TASK OBJECTIVE
Give back all of the data exactly, with every picture omitted.

*** THE DATA Section Begins ***

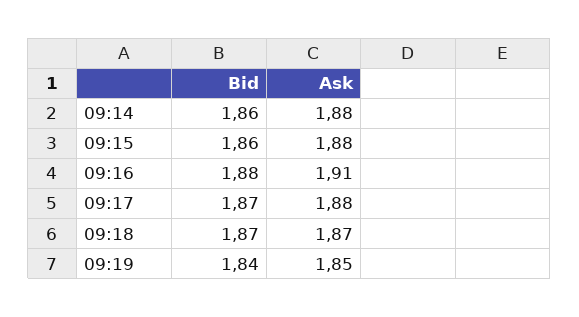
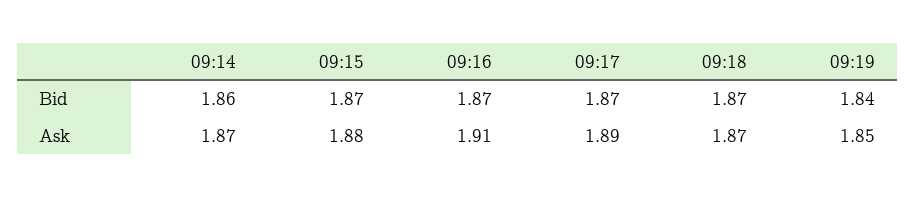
Ask, 09:14: 1.88 -> 1.87
Bid, 09:15: 1.86 -> 1.87
Bid, 09:16: 1.88 -> 1.87
Ask, 09:17: 1.88 -> 1.89

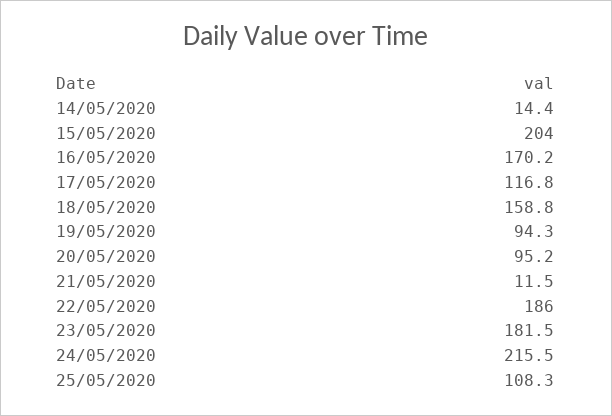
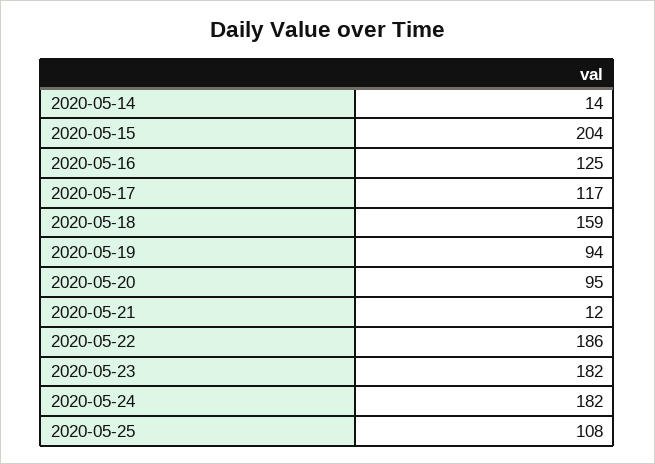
16/05/2020: 170.2 -> 125
24/05/2020: 215.5 -> 182

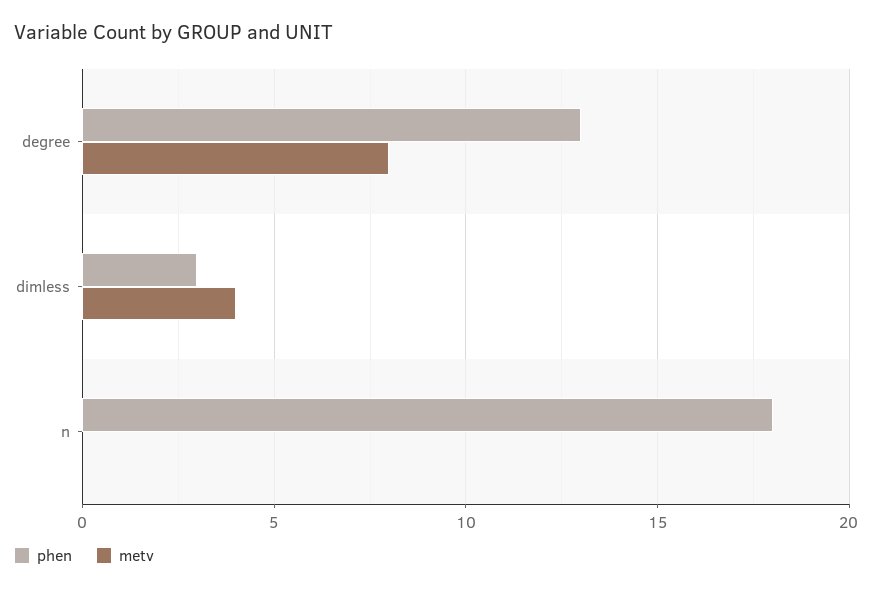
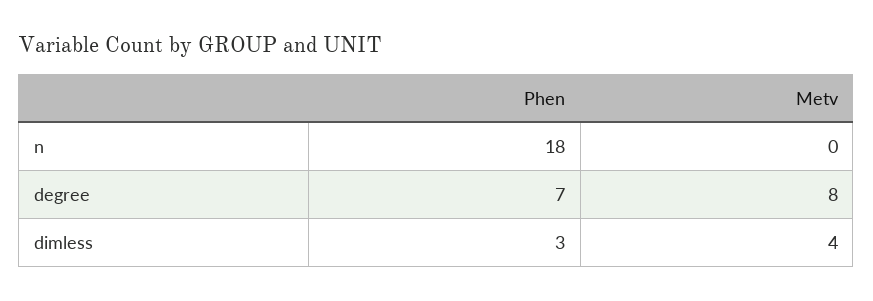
phen, degree: 13 -> 7

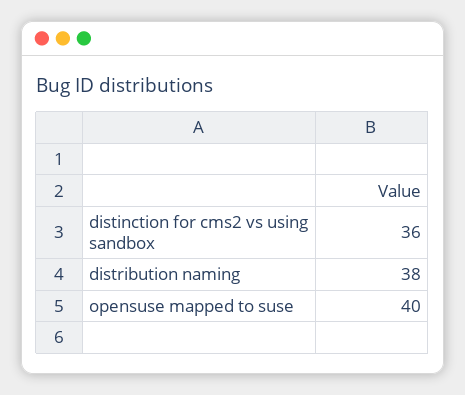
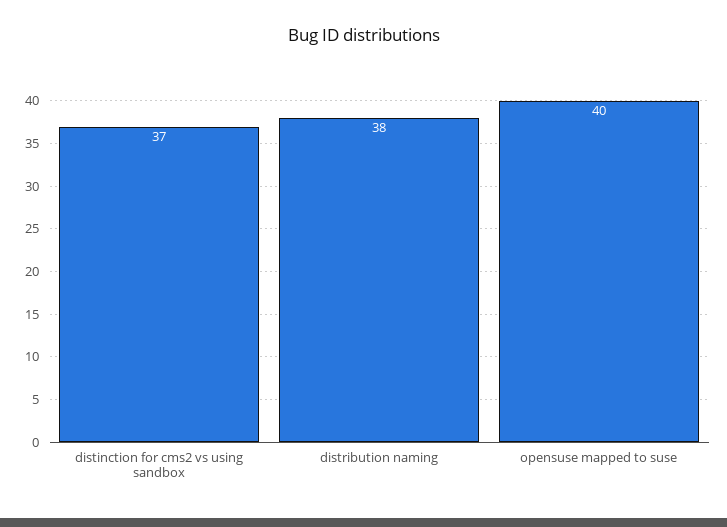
distinction for cms2 vs using sandbox: 36 -> 37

*** THE DATA Section Ends ***

TASK RESULT
Ask, 09:14: 1.88 -> 1.87
Bid, 09:15: 1.86 -> 1.87
Bid, 09:16: 1.88 -> 1.87
Ask, 09:17: 1.88 -> 1.89

16/05/2020: 170.2 -> 125
24/05/2020: 215.5 -> 182

phen, degree: 13 -> 7

distinction for cms2 vs using sandbox: 36 -> 37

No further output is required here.